__Directions__. Reproduce the entries with "collection date" swapped for "date collected" and every other word unchanged. Leave out the pictures.
[begin Given information]
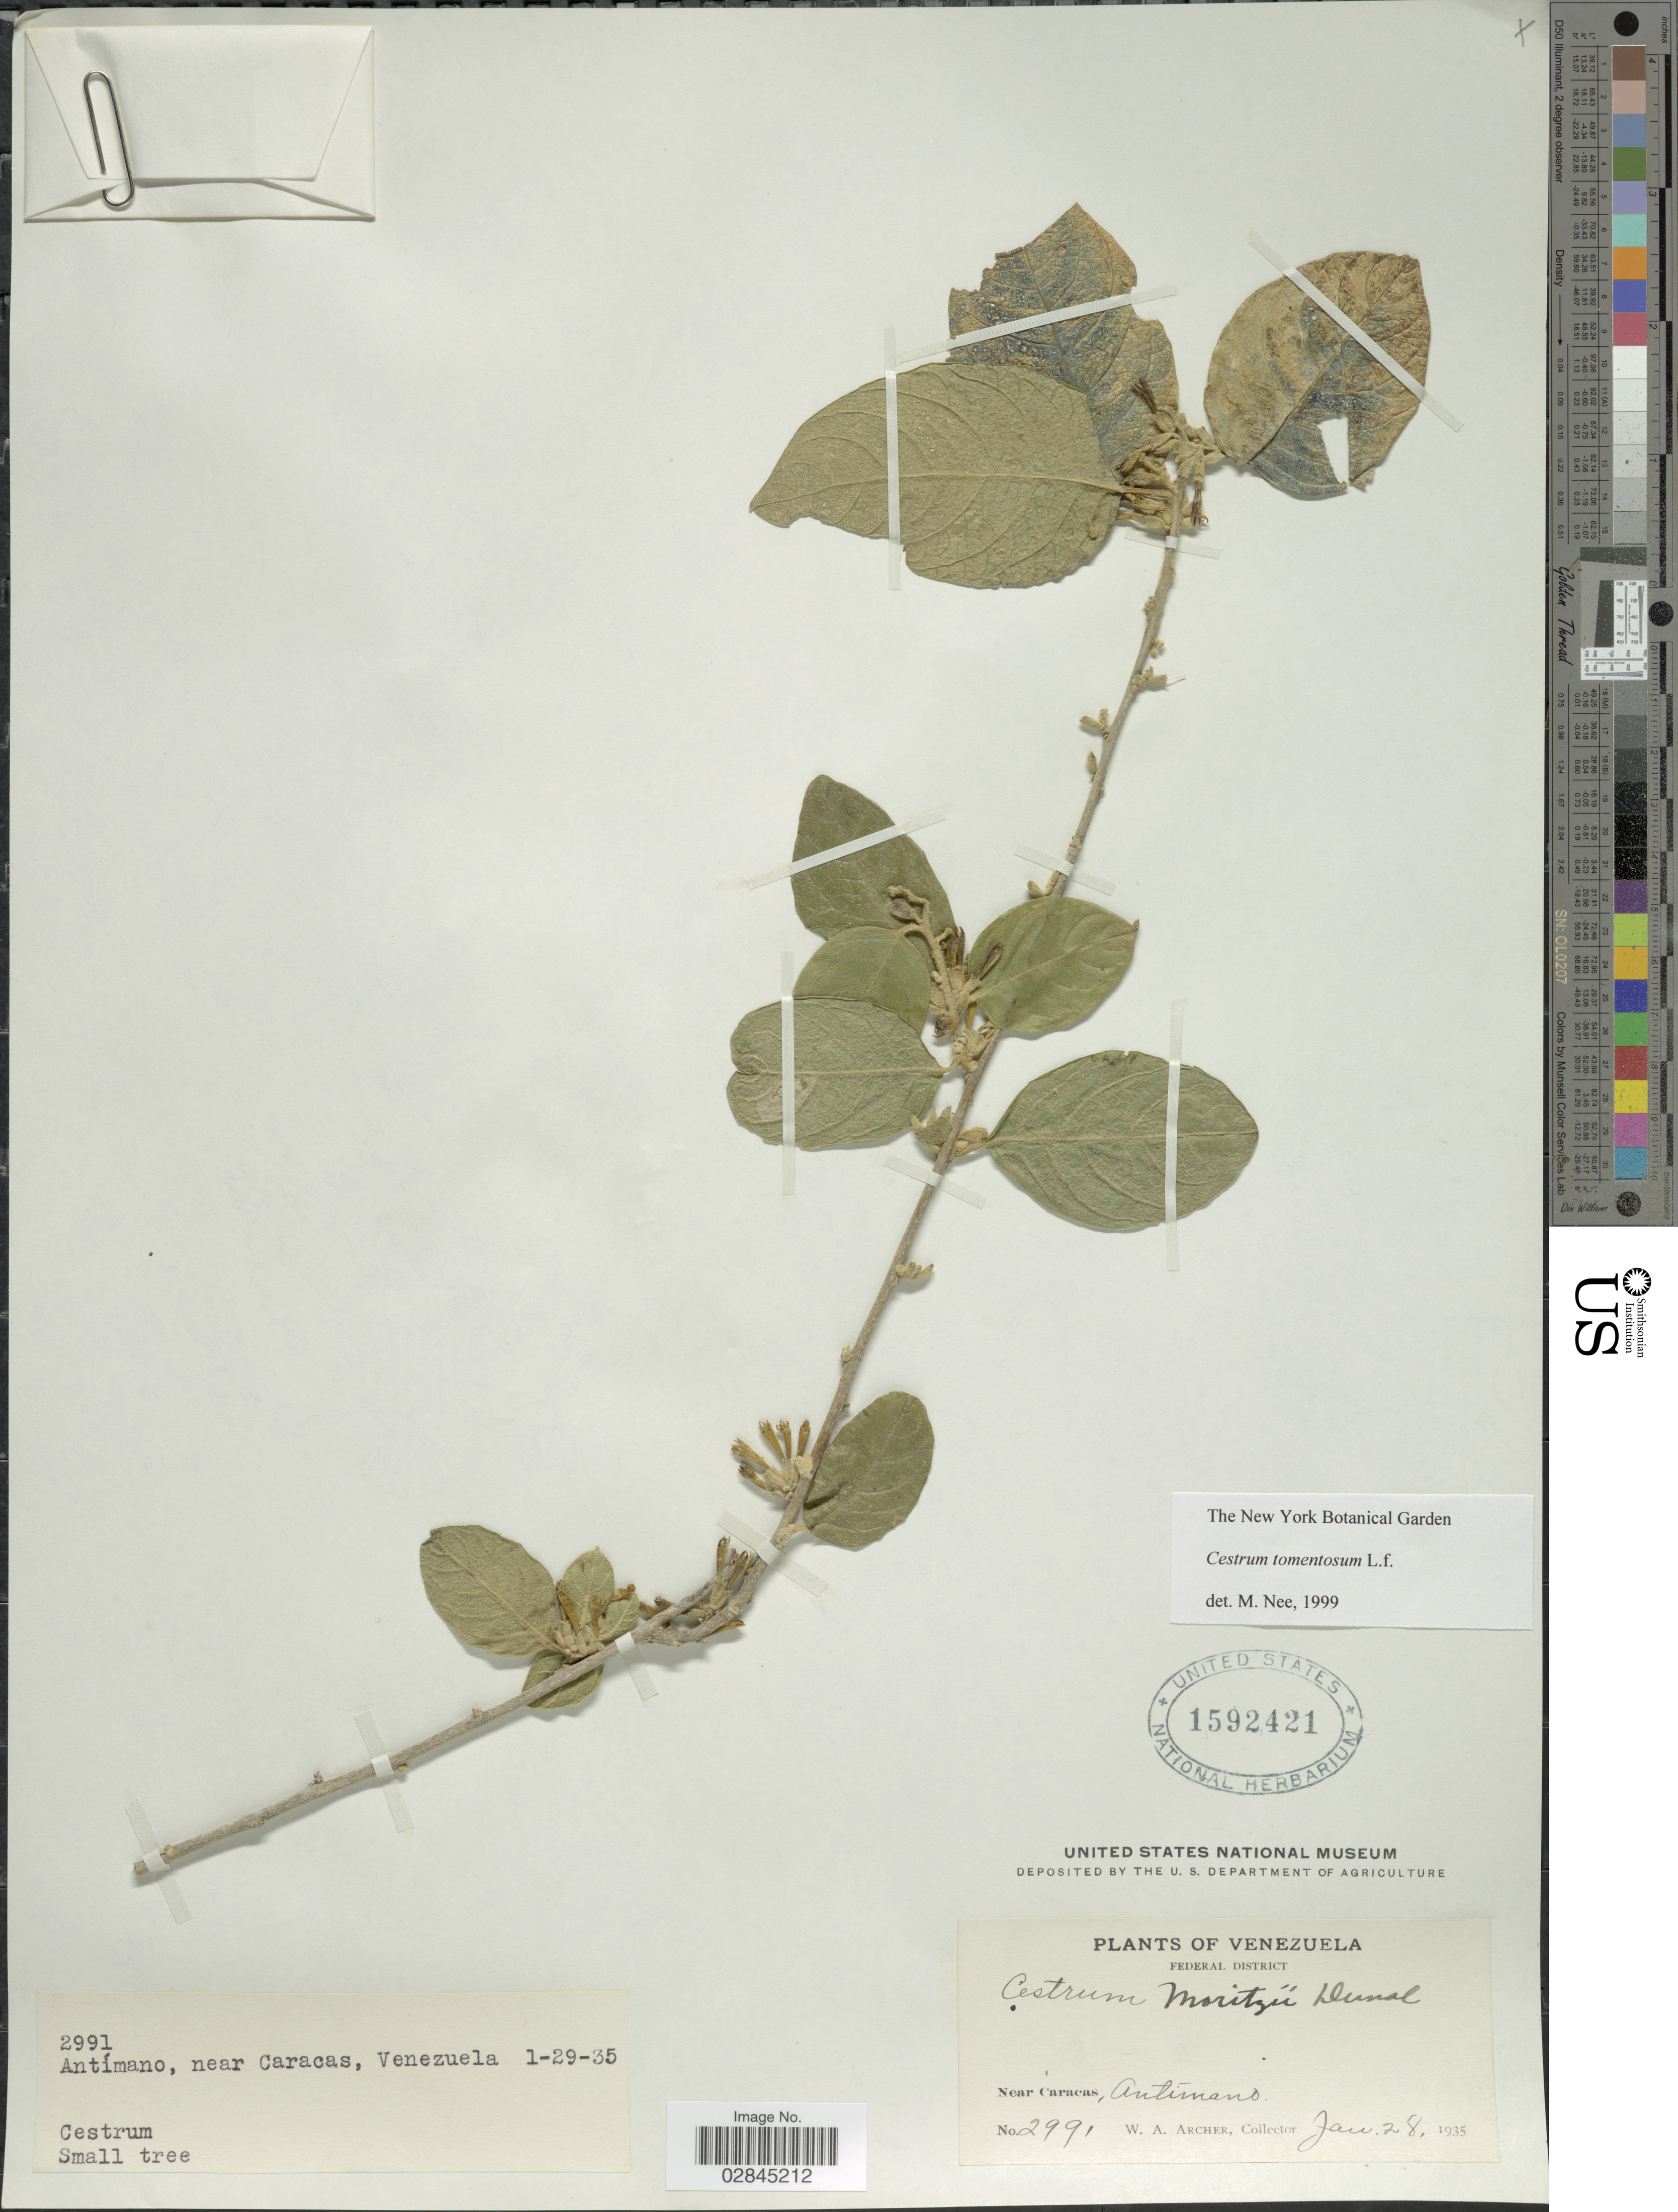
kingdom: Plantae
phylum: Tracheophyta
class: Magnoliopsida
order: Solanales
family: Solanaceae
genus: Cestrum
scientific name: Cestrum tomentosum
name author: L. f.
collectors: W. A. Archer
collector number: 2991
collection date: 1935-01-28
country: Venezuela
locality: Federal District. Antímano, near Caracas.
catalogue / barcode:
[end Given information]
__Written solution__.
kingdom: Plantae
phylum: Tracheophyta
class: Magnoliopsida
order: Solanales
family: Solanaceae
genus: Cestrum
scientific name: Cestrum tomentosum
name author: L. f.
collectors: W. A. Archer
collector number: 2991
date collected: 1935-01-28
country: Venezuela
locality: Federal District. Antímano, near Caracas.
catalogue / barcode:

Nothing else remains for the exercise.